Jhana Millers Gallery is pleased to announce that they are now representing Jaime Jenkins.

Jaime lives and creates in Tauranga, and grew up on an orchard down the road from her now-studio.

Jenkins hand-crafts ceramic pieces that are not confined to any definitions of what clay can and should do. Her artworks teeter on the edges of functionality, fragility and frivolity and often take on organic, malleable, and fluid forms. Things that are not traditionally made with the hard and fragile stoneware, such as ceramic hanging mobiles or bells, are frequent subjects in Jenkins’ practice — works that also create movement and sound.

The colours in the hand-blown slips Jenkins uses push the boundaries of earthy and celestial; cornflower and Egyptian blues cover the surface of a pillar, and an olive green is used for a ceramic resembling an amoeba.
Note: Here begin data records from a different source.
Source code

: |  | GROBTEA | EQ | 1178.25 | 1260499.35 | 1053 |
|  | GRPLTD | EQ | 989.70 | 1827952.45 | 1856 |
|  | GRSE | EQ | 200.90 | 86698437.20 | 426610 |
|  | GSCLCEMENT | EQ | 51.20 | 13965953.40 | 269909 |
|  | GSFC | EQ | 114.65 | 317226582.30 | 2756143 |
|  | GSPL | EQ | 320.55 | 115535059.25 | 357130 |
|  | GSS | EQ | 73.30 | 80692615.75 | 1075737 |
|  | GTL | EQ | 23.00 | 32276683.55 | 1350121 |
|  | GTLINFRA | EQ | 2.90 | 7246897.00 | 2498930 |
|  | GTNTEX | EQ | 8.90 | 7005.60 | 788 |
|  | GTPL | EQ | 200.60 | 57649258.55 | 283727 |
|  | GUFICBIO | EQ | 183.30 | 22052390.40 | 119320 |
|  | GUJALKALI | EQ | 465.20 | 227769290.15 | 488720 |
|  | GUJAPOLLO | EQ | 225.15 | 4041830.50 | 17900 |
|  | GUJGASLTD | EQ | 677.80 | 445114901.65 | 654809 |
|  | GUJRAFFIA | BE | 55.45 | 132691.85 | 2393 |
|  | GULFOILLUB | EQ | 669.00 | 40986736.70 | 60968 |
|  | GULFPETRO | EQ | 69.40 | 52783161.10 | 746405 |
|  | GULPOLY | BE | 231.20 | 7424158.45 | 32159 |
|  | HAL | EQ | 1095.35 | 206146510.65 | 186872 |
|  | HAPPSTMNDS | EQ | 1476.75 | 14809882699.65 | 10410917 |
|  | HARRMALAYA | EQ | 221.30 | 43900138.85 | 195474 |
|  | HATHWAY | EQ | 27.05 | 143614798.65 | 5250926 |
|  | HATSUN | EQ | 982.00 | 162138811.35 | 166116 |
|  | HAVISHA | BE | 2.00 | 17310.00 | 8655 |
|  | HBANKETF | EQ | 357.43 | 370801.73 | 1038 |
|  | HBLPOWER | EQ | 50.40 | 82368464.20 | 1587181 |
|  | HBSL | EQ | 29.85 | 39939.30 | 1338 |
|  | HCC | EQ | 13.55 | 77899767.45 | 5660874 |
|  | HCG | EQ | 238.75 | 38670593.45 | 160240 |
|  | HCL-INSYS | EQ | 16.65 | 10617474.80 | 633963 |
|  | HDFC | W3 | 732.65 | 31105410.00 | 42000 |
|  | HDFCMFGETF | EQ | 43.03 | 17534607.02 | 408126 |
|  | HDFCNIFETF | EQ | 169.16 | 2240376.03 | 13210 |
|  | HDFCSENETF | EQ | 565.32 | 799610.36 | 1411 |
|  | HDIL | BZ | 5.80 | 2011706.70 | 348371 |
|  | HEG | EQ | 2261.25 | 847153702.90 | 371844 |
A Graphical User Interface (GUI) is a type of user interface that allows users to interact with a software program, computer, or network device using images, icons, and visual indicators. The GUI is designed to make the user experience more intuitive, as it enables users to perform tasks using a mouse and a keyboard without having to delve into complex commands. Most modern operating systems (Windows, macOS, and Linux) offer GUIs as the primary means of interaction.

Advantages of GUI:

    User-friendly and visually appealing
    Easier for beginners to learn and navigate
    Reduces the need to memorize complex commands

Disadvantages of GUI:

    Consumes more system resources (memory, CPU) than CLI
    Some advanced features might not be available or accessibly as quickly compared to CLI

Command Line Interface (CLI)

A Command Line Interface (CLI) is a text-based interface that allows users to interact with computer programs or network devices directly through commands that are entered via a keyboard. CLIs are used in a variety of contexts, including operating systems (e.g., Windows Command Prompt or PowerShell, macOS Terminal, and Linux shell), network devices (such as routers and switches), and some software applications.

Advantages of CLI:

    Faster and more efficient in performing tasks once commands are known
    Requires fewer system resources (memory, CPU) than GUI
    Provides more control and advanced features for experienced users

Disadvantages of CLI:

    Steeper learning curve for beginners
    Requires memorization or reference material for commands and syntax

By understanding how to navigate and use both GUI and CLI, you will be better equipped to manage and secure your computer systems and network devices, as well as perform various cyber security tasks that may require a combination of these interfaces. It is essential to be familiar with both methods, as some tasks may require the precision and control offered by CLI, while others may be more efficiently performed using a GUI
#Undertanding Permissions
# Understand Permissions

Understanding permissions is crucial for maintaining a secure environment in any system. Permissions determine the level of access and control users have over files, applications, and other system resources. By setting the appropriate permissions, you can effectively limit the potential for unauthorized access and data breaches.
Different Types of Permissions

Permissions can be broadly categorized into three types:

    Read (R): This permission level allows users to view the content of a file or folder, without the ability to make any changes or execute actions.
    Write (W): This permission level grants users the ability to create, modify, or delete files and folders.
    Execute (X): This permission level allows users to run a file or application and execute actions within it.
Jenkins has always been interested in making her own versions of things. Her first foray into ceramics was figurative (making animals and rocks), but then she turned to domestic ware —functional pieces which allowed her to develop her skills and process for making. From here, Jenkins turned back to making sculptures and used these two past phases to inform her contemporary work, an example being her star-shaped plinths and ceramic tapestries.

In early 2020 Jenkins exhibited Break a Fig as part of the ‘Fired Up: Festival of Ceramics’ with us at Jhana Millers Gallery. Other recent exhibitions of Jenkins’ work were at the Dowse Art Museum, Wellington (Dirty Ceramics, 2020), SPA_CE Gallery, Napier (on the verge of blue, 2019), Michael Lett and Ivan Anthony, Auckland (Gestamtkünstwerk, 2019), and Jhana Millers Gallery (Salt Pillars, 2019 and Summer Selection, 2020).

Currently, Jenkins is creating a collection of work for her solo exhibition, Stone Age, with us in October 2020 (this was originally intended for the Auckland Art Fair in April/May). She is also working on a collaboration of ceramics and painting with friend and fellow artist, Séraphine Pick.